ABOUT THIS TASK → Extend the mailing-list reply about where Xen builds put the kernel image, picking up after its final sentence.

PASSAGE PROVIDED →
***
* Manoj Srivastava

>         I would be happy to add support, but I do not use Xen, and I
>  can't test it. If you could tell me how you build Xen images manually
>  (without kernel-package, just with the KConfig build system), and any
>  suggestions on how one could distinguish between a normal i386 build
>  and otherwise, I'll see what I can do to provide you with
>  functionality for you to test.

  Hi Manoj.  The only difference is that the generated kernel image is
 found in /usr/src/linux/vmlinuz instead of in
 /usr/src/linux/arch/i386/boot/bzImage.  This is probably only because
 the kernel image doesn't need a boot sector, it's the Xen hypervisor
 (which isn't Linux at all) that are actually booted from Grub;  the
 kernel image itself is in turn executed/booted from the Xen hypervisor,
 which has already done all the nasty stuff (bringing the CPU into
 protected mode, enabling additional CPUs, etc).
***
INFORMATION →
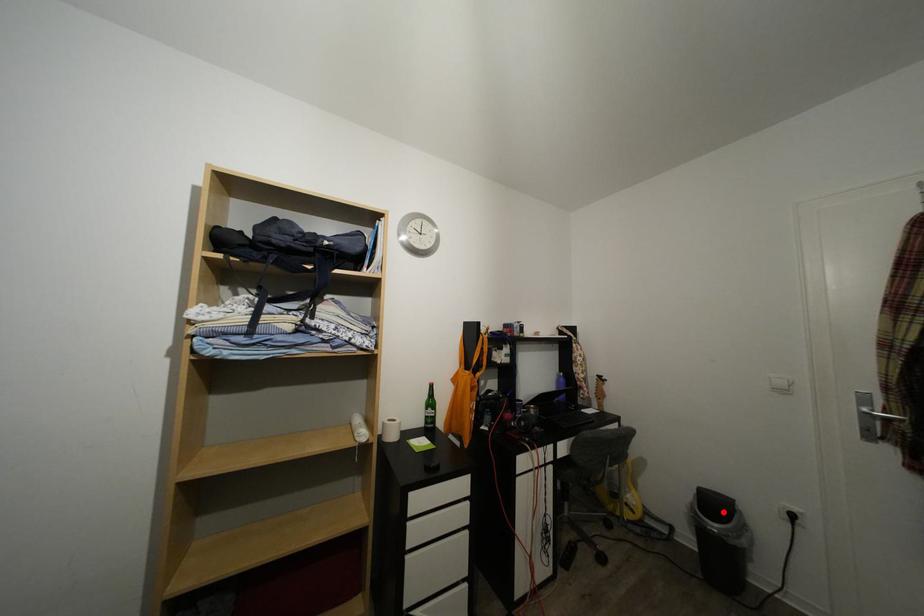
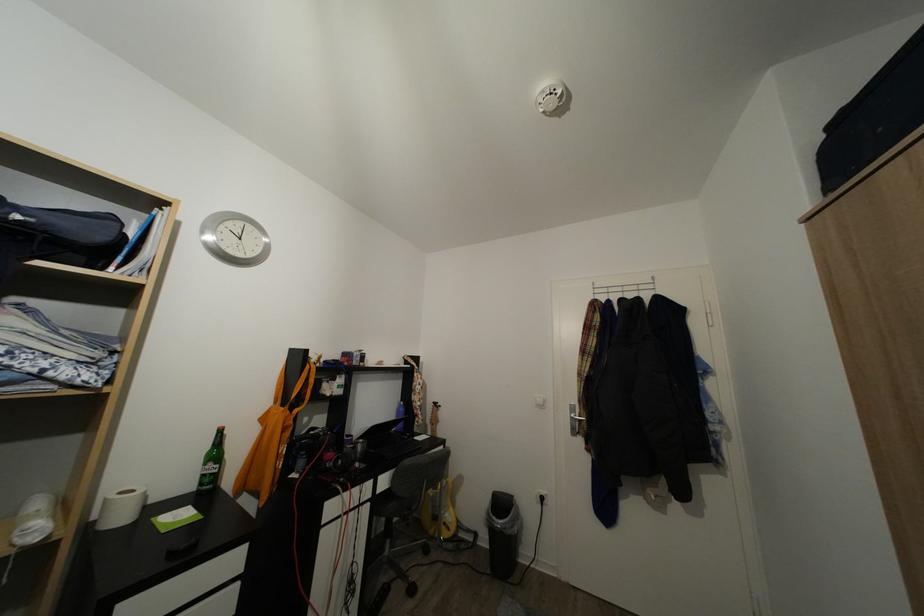
Question: I am providing you with two images of the same scene from different viewpoints. In image1, a red point is highlighted. Considering the same 3D point in image2, which of the following is correct?

Choices:
 (A) It is closer
 (B) It is farther

Answer: (B)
***
EXPECTED OUTPUT →
  Anyway, when I run make-kpkg I see that it attempts to do make the
 bzImage target, which is just a stub when CONFIG_X86_XEN=y is set, and
 does nothing (successfully).  What is necessary is to make the vmlinuz
 target (or vmlinux for that matter), which will create the kernel
 image.  When I build the kernels I actually use make-kpkg, but I build
 vmlinuz manually and then fool make-kpkg a bit with a symlink from
 bzImage.  My small script for doing so is like this:

    REV=`date "+%Y%m%d"`
    make vmlinuz EXTRAVERSION=-xen$REV
    ln -sf ../../../vmlinuz arch/i386/boot/bzImage
    make-kpkg --initrd --rootcmd fakeroot --revision $REV --append-to-version 
-xen$REV --stem linux kernel_image

  ...which builds a linux-image.deb which works perfectly.  So it's just
 a matter of figuring out when to use vmlinuz instead of bzImage.  Maybe
 just grepping for CONFIG_X86_XEN=y in .config is adequate, but I don't
 think that will work with ia64 or x86_64 and I would assume you want a
 generic solution.  Maybe simply a --use-vmlinuz-instead-of-bzImage
 command line option would suffice.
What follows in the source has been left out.